Wednesday, March 10, 2010

Ill-equipped

They're springing leaks fast and furious now. An anonymous government official outlines three scenarios the Liberal feared in 2005 regarding Afghanistan detainees.

He said the Liberal government looked at three options as it considered moving Canadian troops to the embattled Kandahar province from the relative stability of Kabul:
  • A "take and keep," which the official said raised fears of problems such as those the U.S. encountered with its control of the infamous Abu Ghraib prison in Iraq or its detention of terrorism suspects at its naval base in Guantanamo Bay, Cuba.
  • Handing off detainees to U.S. forces for transfer to U.S. facilities like Guantanamo, which had already led to trouble for a previous Liberal defence minister, Art Eggleton.
  • Working with Afghans and the local system in place at the time.
"Take and keep" refers to Canadian administration of our own prisoners. The problem with this measure, as Somalia, Vietnam (French and US wars), the ongoing Iraq occupation, Rhodesia, Belgians and French in various parts of Africa, and others testify, is that Western armed forces, their political masters, and much of their voting public, are culturally an cognitively ill-equipped to humanely cope with easily 'othered' populations. During the Somalia affair, Maj. Antony Seward summed it up in reference to Canadian soldiers' less than grateful reception by the indigenous Somalis.
"It was hard for anybody from that battlegroup, from the lieutenant-colonel down to the trooper, to accept the fact that we were here...we were there on a voluntary basis to do a difficult mission and then be treated that way. But I think that the individual soldier, he was dealing with for what for him was a significant opposition of values." (quoted in S. Razack, "Dark threats and White Knights", p. 92)
It becomes axiomatic that the dichotomy between western soldier and indigenous person, especially during an insurgency, will eventually lead to gross abuses. This does not mean armies are malicious, or the relative altrusism guiding the advocates of the mission is untrustworthy, it simply means that given enough time and lack of structure, foul things will happen which will undermine the mission and it's supporters. This is almost unavoidable. Even for Canadians (contrary to our untested national mythology).

Structure is important. In the first Gulf war, Canadians ran PoW camps for the British. This was a highly structured war, of very short duration, where the enemy was visible, involving what were essentially NATO armies fresh out of the Cold War facing a similarly organised though inferior array of forces. PoWs were eventually released and sent home when the war was over. Conditions were such that it was quite easy to apply the Geneva Conventions regarding PoWs because the war fit the Conventions hand in glove.
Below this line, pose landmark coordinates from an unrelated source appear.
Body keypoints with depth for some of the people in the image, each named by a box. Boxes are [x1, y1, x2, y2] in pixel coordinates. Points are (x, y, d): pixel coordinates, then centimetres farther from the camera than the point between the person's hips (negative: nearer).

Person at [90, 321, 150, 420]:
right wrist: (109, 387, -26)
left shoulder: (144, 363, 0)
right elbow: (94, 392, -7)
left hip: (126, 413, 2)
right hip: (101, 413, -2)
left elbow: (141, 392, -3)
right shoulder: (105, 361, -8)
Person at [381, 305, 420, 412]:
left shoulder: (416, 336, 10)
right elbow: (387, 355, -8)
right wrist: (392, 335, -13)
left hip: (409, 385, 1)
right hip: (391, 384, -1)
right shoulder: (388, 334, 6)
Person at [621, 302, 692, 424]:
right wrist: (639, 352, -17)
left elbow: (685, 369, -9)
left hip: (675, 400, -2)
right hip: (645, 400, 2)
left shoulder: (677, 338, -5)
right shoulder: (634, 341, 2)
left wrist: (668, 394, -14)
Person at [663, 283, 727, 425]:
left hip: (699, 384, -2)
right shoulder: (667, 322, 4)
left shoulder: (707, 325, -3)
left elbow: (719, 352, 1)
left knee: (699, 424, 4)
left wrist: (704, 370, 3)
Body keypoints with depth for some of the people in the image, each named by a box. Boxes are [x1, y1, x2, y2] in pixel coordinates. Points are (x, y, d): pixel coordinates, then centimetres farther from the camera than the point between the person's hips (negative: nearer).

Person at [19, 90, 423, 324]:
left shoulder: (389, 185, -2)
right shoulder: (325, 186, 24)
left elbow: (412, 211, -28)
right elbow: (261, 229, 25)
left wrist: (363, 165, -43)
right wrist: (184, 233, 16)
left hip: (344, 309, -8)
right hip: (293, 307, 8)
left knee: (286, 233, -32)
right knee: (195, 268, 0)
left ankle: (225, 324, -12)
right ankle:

There is no structure in Afghanistan. After overthrowing the Taliban government for the Northern Alliance, the insurgency started. It became nearly impossible to tell neutral (I would think true friends there are few) from foe, and captured insurgents did not easily fit the Western imagination of what a PoW should look like. Nor was and is the governance of the occupation and fighting able to clearly determine what the captives are legally speaking, and thus how to treat them. For whatever reason, the organisers of the war seem have decided that the only ruleset we had could be ignored and replaced with...nothing. Without clear guidance and the structure of formal conflict or the imposition of such on the informal nature of Afghanistan, the issue of what we were doing with prisoners easily became muddled. We we're asking for scandal.

Given that, the Liberal's fear of establishing our own prison facilities may well have been born out. Abu Ghraib probably gave a good many policymakers shivering reminders of Somalia regarding Afghan prisoners. I can't say I blame them for wanting to avoid a repeat. Keep the prisoners away from the troops, don't send them to the Bush Americans if we can help it (bad bad), give them to the locals, so if anything goes wrong, it's not our problem.

How Pontius of them.

None of this has nothing to do with not/supporting the troops, left-right party politics, or whatever liberal interventionist do-gooding philosophy, global strategic interests, or bloody-minded warporning that rests behind certain peoples' enthusiasm for the mission. It has everything to do with examining the situation objectively, and being able to acknowledge that any state, government, or armed forces that has found itself in a similar war have very similar experiences, none of them good. And that we are no different. We are not culturally equipped to complete the task, full stop. Admit that, and leaving becomes easy.

It's the fucking aftermath that sucks.